Sonaría raro, pero deseaba con todas mis fuerzas que se muriera pronto. Comenzó a gritar, estaba perdido, con sus alaridos alertaría al equipo enfermero de los pasillos. No tuve más remedio que taparle la cara con la almohada. Convulsionó con aún más fuerza, pero el error ya se había cometido, ahora tenía que evitar a toda costa que se levantasen sospechas hacia mi persona, pese a que yo fuera el único culpable.

Finalmente, después de unos lentos segundos, el paciente dejó de moverse y de respirar. Ya había pasado lo peor. Lo que faltaba era disimular y salir de su habitación en cuanto no me viera nadie.

Por desgracia, justo al poner la mano sobre el pomo, este viró. Alguien iba a entrar. Reaccioné rápidamente y me escondí debajo de la cama, con los consiguientes arañazos en los brazos por el poco cuidado que puse. Iba a ver el cuerpo sin vida y probablemente no tardaría mucho tiempo en percatarse de que había alguien escondido. ¿Qué haría cuando llegase ese momento? A lo mejor, si hubiera comunicado el shock, el castigo no hubiera sido tan grave como ahora, que he ignorado al paciente y simplemente me he callado.

Fuera como fuera había un testigo en la habitación, el cual era un peligro potencial para mi trabajo. Así que, con todo el dolor de mi alma, tendría que proceder de igual forma que hice con aquel que se encontraba justo encima de mí: silenciándolo.

Esperé al momento oportuno en el que se distrajera contemplando el cadáver y tiré de sus tobillos. El golpe que se dio en la cabeza al caer fue de ayuda, ya que quedó inconsciente. Seguidamente cogí una silla y destrocé su cabeza con ella… Un homicidio más, y este con alevosía, la cosa se complicaba…

Arrastré el cuerpo debajo de la cama y me limpié la suciedad del pijama. Afortunadamente no se había manchado de sangre, por lo que podría salir de allí y seguir teniendo altas posibilidades de ser considerado inocente. O eso creía… No había nada a mi favor… El karma iba a por mí.

Una vez más el pomo giró. Sin poder regresar al escondite de antes, no tuve más remedio que ocultarme en el cuarto de baño y cruzar los dedos para que no me viera. Ver… ¡Diantres! Con este testigo sí que tendría que pensar rápido. No había limpiado aquellos restos de sangre, fragmentos craneales y trozos cerebrales.

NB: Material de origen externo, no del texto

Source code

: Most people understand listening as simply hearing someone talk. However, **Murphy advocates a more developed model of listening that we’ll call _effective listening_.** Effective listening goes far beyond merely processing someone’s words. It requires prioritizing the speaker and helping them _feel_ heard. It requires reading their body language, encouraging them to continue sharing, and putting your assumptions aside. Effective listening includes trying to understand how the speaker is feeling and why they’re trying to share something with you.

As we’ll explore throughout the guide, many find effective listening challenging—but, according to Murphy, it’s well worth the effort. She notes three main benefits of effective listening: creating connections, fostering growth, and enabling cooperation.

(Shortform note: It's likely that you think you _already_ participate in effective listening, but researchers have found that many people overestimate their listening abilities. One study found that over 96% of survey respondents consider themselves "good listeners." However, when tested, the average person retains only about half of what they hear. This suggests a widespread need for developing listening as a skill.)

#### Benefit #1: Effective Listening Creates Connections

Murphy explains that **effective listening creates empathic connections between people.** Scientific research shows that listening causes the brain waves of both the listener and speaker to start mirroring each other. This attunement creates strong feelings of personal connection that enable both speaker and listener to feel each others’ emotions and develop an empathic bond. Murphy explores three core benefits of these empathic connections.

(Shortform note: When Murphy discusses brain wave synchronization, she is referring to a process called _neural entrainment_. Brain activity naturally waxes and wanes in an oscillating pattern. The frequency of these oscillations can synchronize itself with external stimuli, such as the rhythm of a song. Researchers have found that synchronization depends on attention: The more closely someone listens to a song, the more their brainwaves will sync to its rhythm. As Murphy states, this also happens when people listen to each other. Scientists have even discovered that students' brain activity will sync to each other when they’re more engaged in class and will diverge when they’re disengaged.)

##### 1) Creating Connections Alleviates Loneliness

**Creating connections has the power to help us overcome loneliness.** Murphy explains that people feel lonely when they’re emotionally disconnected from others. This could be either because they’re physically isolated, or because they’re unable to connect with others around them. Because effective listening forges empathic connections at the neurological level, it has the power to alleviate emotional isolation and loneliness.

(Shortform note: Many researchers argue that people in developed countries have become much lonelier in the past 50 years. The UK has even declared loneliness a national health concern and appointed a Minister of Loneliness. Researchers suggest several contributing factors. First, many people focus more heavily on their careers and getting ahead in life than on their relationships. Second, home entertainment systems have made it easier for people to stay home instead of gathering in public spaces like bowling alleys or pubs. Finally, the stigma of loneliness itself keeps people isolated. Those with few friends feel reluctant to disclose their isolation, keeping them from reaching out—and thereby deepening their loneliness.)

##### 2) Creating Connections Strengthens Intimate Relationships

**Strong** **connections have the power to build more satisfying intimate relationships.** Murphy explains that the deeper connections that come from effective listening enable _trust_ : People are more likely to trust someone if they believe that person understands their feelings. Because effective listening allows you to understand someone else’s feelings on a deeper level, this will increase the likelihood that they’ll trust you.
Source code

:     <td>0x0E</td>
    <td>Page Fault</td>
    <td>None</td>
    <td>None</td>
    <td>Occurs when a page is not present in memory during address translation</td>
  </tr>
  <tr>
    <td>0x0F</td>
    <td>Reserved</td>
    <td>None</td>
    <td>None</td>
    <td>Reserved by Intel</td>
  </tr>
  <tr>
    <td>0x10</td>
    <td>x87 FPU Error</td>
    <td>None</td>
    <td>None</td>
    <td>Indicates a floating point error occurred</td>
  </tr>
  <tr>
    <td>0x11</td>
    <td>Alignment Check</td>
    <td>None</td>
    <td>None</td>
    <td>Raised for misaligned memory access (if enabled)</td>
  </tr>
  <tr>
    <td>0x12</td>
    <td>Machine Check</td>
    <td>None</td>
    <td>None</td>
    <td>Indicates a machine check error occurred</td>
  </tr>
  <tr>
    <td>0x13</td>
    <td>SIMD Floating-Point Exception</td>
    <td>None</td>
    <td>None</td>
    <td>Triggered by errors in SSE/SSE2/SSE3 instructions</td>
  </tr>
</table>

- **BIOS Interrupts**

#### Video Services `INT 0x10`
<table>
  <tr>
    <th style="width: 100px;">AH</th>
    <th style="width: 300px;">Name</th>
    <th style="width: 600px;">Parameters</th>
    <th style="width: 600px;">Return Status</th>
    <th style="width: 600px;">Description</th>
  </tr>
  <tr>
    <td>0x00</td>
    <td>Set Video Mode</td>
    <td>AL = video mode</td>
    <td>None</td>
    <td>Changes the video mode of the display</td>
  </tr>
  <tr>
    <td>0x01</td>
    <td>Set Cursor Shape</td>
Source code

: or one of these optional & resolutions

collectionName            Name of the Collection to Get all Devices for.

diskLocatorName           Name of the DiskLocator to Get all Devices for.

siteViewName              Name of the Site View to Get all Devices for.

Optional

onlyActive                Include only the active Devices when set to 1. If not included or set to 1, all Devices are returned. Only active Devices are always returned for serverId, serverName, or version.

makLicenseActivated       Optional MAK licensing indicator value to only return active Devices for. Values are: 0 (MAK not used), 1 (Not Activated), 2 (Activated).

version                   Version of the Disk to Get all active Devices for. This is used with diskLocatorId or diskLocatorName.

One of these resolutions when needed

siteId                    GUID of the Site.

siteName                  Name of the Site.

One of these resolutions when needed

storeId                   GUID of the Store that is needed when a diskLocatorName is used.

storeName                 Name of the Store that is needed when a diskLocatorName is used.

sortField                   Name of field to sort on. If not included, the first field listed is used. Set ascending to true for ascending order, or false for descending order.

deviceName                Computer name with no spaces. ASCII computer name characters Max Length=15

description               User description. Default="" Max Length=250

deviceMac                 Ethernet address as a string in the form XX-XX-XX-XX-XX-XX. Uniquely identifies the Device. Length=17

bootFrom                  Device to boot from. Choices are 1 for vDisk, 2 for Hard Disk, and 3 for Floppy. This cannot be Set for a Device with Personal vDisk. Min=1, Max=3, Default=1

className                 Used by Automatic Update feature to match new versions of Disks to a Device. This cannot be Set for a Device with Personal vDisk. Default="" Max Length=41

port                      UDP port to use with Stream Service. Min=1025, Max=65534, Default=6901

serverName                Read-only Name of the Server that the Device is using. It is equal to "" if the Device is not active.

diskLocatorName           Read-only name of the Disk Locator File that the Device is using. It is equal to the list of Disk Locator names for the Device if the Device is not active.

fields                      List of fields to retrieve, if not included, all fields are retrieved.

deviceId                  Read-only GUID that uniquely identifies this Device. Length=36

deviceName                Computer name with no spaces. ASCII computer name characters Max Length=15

Tragué saliva y me armé de valentía. Era la cirujana, que había acudido para informar del estado actual de la lista de espera para el implante hepático del paciente. ¿Qué tenía de especial? Era una gran compañera mía… Casi le iba a perdonar la vida, pero una testigo era una testigo, así que salté sobre ella y le lancé una oleada salvaje de puñetazos que le dislocaron la mandíbula y le trituraron la tráquea. No podía gritar, no podía respirar… Una tercera se añadía a mis antecedentes penales. ¿Qué estaba haciendo? ¿Acaso no iban a dejar de venir personas? ¿Cuántos más tendría que matar? Envuelto en pura ansiedad nerviosa, comencé a dar vueltas por la habitación hasta que me quedé quieto enfrente de una de las paredes en la que colgaba un peculiar objeto que me sería de ayuda.

Me miré en el espejo de la habitación. ¡Eso era! ¡Ahí estaba el cabo que me faltaba por atar! Estaba silenciando a todos los testigos menos al primordial… Me acerqué al cristal y acaricié la superficie con mis dedos. Me agaché y recogí el bisturí de la difunta cirujana. Era hora de aplicar el silencio magno. Sin detenerme, desgarré mi cuello de un lado a otro. La sangre descendía como unas cortinas por mi pecho, aplicando preciosos matices carmesíes a mi pijama. Caí de rodillas, sonriente. No había llegado tarde, había conseguido romper la cadena. Todos callados, al fin…

Sin cuerpo no hay delito, pero sin culpable no hay remordimientos.